++++ PASSAGE FOR REVIEW

Updated allocations show severe water shortages will remain
Although the state's water supply outlook has improved slightly, farmers in many parts of California learned last week that they still face severe water shortages, as both federal and state water projects issued updated supply allocation estimates for the 2009 crop year.
The state Department of Water Resources said recent winter storms increased the Sierra snowpack to near 90 percent of average.
But the precipitation was not enough to provide any water for Central Valley Project agricultural service contractors south of the Sacramento-San Joaquin Delta. The water allocation for those farmers in the western San Joaquin Valley remains at zero. The CVP said Friday it had increased the allocation for contractors north of the delta to 5 percent, up from zero.
The CVP also increased its allocation for the Friant Division contractors on the east side of the valley. Estimated deliveries for both agriculture and cities rose to 65 percent of Class 1 water, up from 25 percent. But estimates for Class 2 water remain at zero.
In a separate announcement, the State Water Project said it now expects to deliver 20 percent of requested water to its contractors, up from the earlier estimate of 15 percent. If the preliminary allocation of 20 percent is maintained, DWR said it would match the lowest water delivery allocation in state history.
In reaction to the water shortages, farmers throughout California are now fallowing ground and pulling out orchards and vineyards. Many are preparing to take emergency measures to help permanent crops survive until the water supply picture improves.
Meanwhile, groundwater supplies are shrinking and there appears to be little help in the offing from water sales and transfers due, in part, to water export constraints in the delta and infrastructure limitations.
"Although an increase in the amount of water delivered from the state's major water projects is encouraging, last week's allocation announcements show only marginal improvements," said Chris Scheuring, managing counsel for the California Farm Bureau Federation Natural Resources and Environmental Division.
"Our farmers are in a very tough situation when it comes to surface water supplies," Scheuring said. "We saw slight improvement from the two weeks of rainy weather we had in early March. But we're back in a dry cycle and the rainy season is almost over. Shortages and fallowing remain the order of business for agriculture in large portions of California."
"We thought they might come up with a little extra," said Dan Errotabere, who farms on the west side of the San Joaquin Valley and relies on water deliveries from Westlands Water District, which will receive no water from the CVP this year. Errotabere, president of the Fresno County Farm Bureau, said he is fallowing about 1,500 of his 3,600 acres as a result.
"At this point, all we can do is try and manage any way possible so we can make it through this year," he said.

++++++++
++++ SUPPLIED ENTRIES

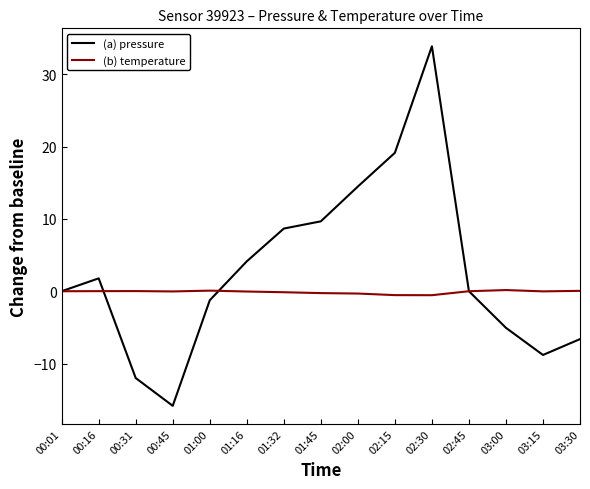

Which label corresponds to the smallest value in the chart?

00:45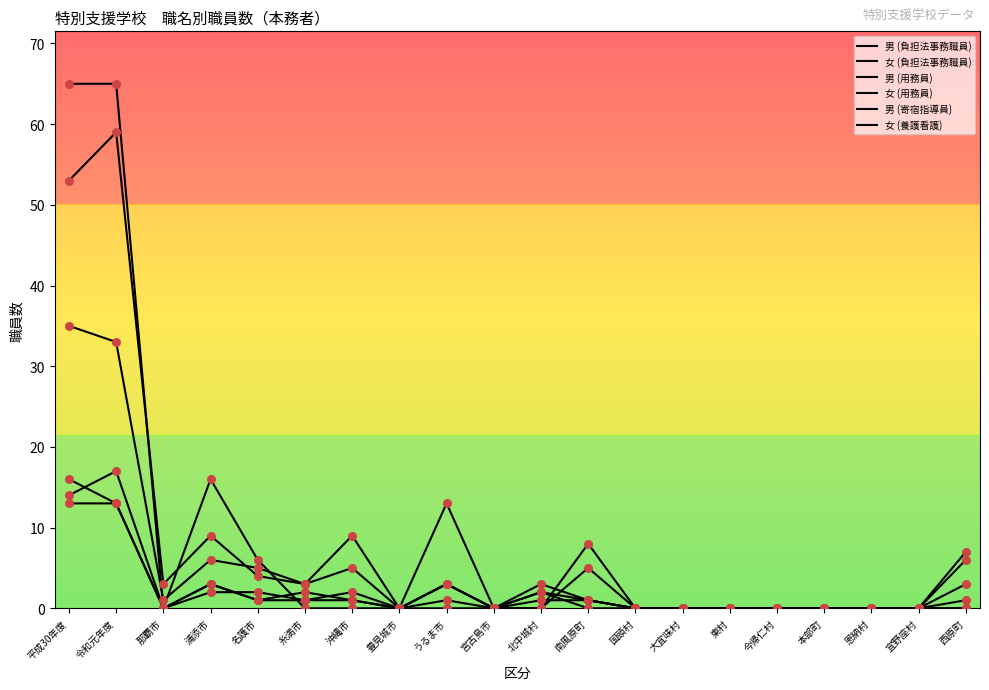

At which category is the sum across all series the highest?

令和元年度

++++++++
++++ SUPPLIED ENTRIES

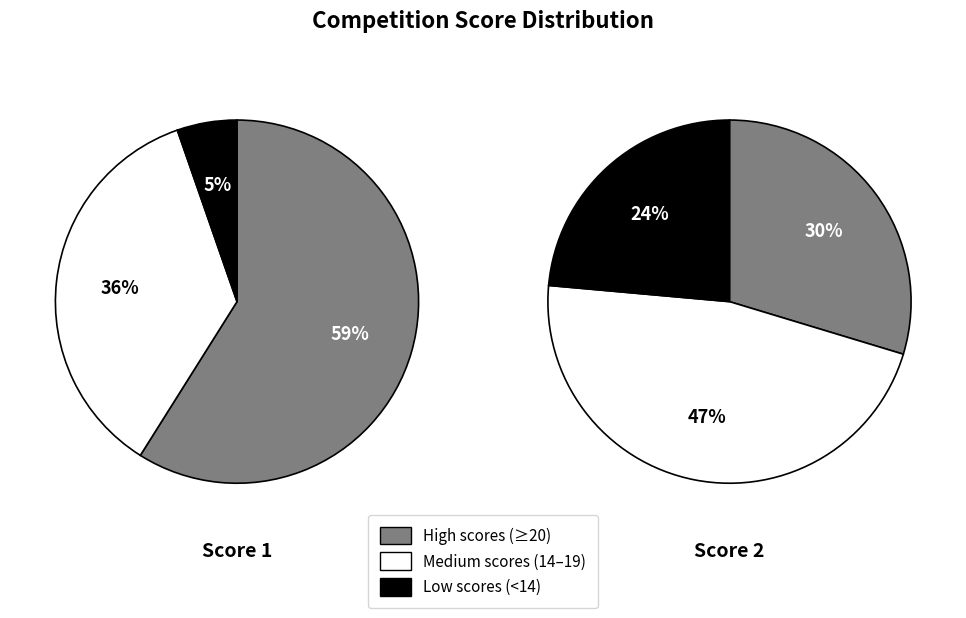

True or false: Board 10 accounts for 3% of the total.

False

++++++++

* _WRITTEN TASK_
Rewrite the article on California water allocations from "The CVP also" up to and including "in state history.", putting "customers" in place of "contractors".

* _PROBLEM SOLUTION_
The CVP also increased its allocation for the Friant Division customers on the east side of the valley. Estimated deliveries for both agriculture and cities rose to 65 percent of Class 1 water, up from 25 percent. But estimates for Class 2 water remain at zero.
In a separate announcement, the State Water Project said it now expects to deliver 20 percent of requested water to its customers, up from the earlier estimate of 15 percent. If the preliminary allocation of 20 percent is maintained, DWR said it would match the lowest water delivery allocation in state history.